La verifica sulla caldaie in mano ad una ditta di Enna

Varese – Chiude lo sportello Punto Energia. Il ds Mirabelli: «Chiediamo garanzie sulla qualità del servizio»

Addio al Punto Energia, lo sportello che dal 1999 a Villa Recalcati rispondeva a tutte questioni relative agli impianti di riscaldamento dell’utenza varesina, predisponendo le annuali campagne di controllo.
Da oggi, in seguito ad una gara d’appalto fatta dal Comune, il nuovo gestore della manutenzione delle caldaie sarà una ditta di Enna. La questione, come era prevedibile, ha suscitato qualche reazione. Quella ufficiale è formalizzata da un’interrogazione urgente del consigliere Ds Fabrizio Mirabelli: «Sono stato contattato – scrive Mirabelli – da numerosi cittadini che inutilmente sono andati a presentare l’autodichiarazione per le caldaie al Punto Energia della Provincia». Cittadini di Varese che hanno scoperto sul posto che Punto Energia è si attivo, ma per Busto, Gallarate, per la Provincia di Como, per altri comuni, ma non per il capoluogo di provincia. E che non ci sono al momento altri punti informativi alternativi.
«Il Comune – continua il diessino – ha provveduto a fare una gara d’appalto esclusivamente al ribasso, vinta da una ditta di Enna, senza coinvolgere adeguatamente Camera di Commercio né l’Unione Industriali, né le associazioni interessate né tantomeno i cittadini».
Questa la questione di metodo. Nel merito il dubbio posto da Mirabelli al sindaco Fumagalli e all’assessore Nicoletti sia che una gara al ribasso non rischi di «stravolgere il sistema di controlli delle caldaie mettendo in pericolo la qualità del servizio offerto».
Nella questione qualità del servizio, ad esempio, è da ascrivere l’attività dei verificatori professionali locali attivi sul territorio: «la convenzione con loro sarà mantenuta?» chiede Mirabelli. Lo sportello di Punto Energia aperto in provincia aveva un contratto con il comune di Varese. In pratica lo sportello faceva da supporto alle campagne di controllo sugli impianti termici ma si faceva anche garante dei controlli stessi, obbligatori per legge, tramite personale autorizzato. Il suo contratto è scaduto il 23 febbraio scorso, e appunto, pur partecipando alla gara d’appalto per il rinnovo, è stata “battuta” dalla più favorevoli condizioni offerte dalla ditta ennese. In base al bando di gara la ditta entrante dovrebbe garantire lo sportello informazioni. La preoccupazione dell’opposizione va anche in questa direzione: «cosa si sta facendo per garantire lo stesso servizio a supporto dei cittadini?»
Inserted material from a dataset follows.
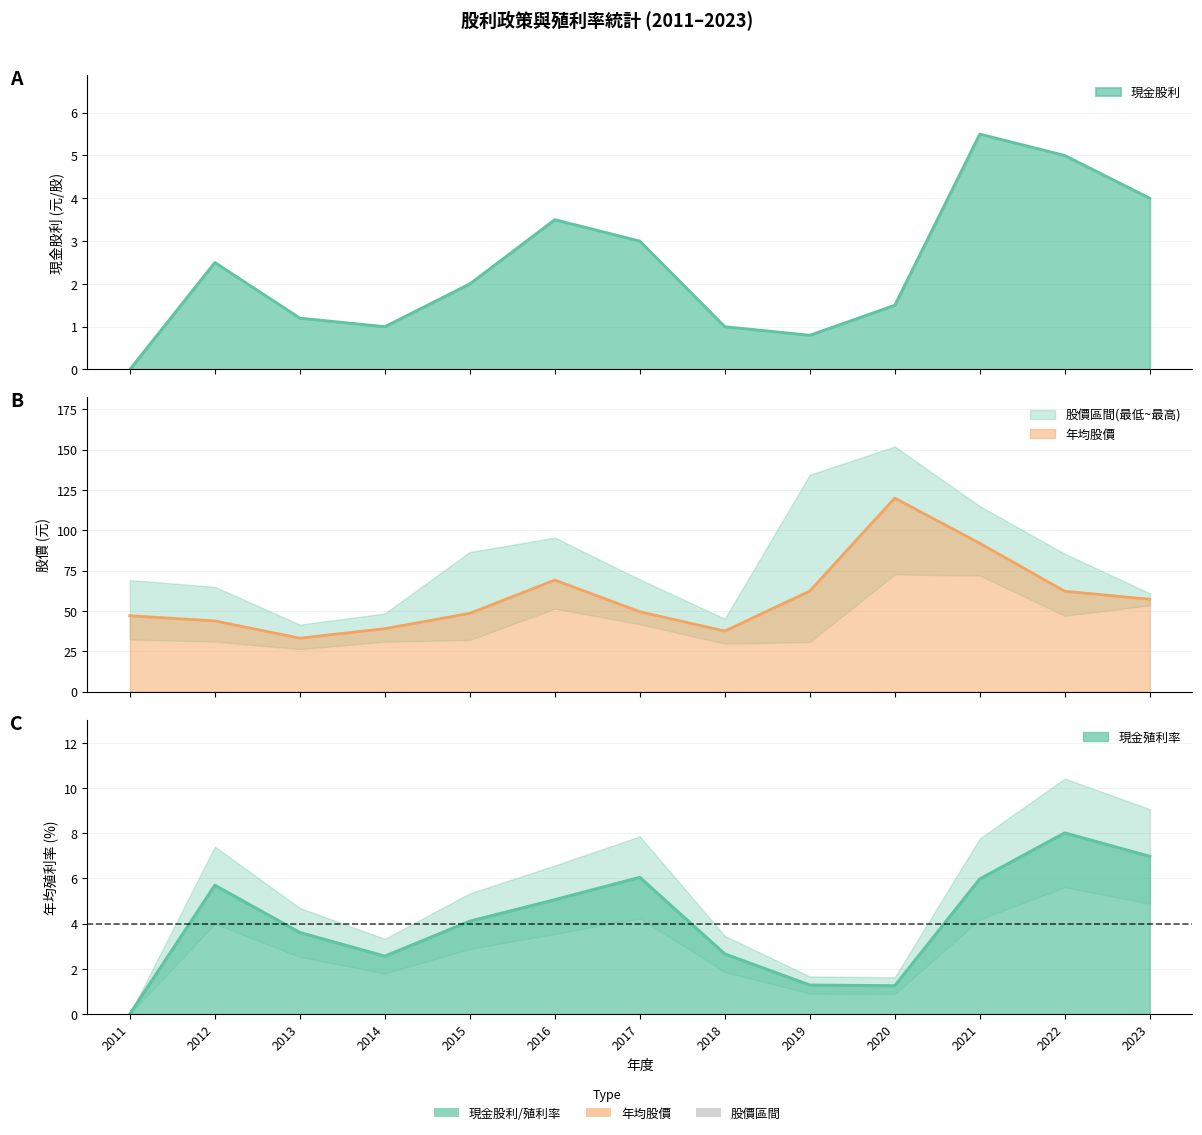

Reading left to right, extract all data points from this chart.

現金股利: 2011=0.0	2012=2.5	2013=1.2	2014=1.0	2015=2.0	2016=3.5	2017=3.0	2018=1.0	2019=0.8	2020=1.5	2021=5.5	2022=5.0	2023=4.0
年均股價: 2011=47.1	2012=43.9	2013=33.2	2014=39.1	2015=48.6	2016=69.2	2017=49.6	2018=37.6	2019=62.4	2020=120.0	2021=92.0	2022=62.3	2023=57.3
現金殖利率: 2011=0.0	2012=5.7	2013=3.6	2014=2.6	2015=4.1	2016=5.1	2017=6.0	2018=2.7	2019=1.3	2020=1.2	2021=6.0	2022=8.0	2023=7.0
«Tra le altre cose – continua Mirabelli – pare che le caldaie di parecchie scuole cittadine non siano a norma o siano obsolete». L’opposizione chiede dunque una verifica urgente della reale situazione negli edifici pubblici e quale strategia sia messa in atto per contenere i consumi energetici negli edifici scolastici.
L’ultimo quesito viene di conseguenza: «Come mai il comune non ha ancora pensato a nominare un energy manager?».
Tranquille le reazioni di Palazzo Estense: se il lavoro non rispetterà gli standard qualitativi da noi richiesti e di cui abbiamo ricevuto garanzie, revocheremo l’incarico.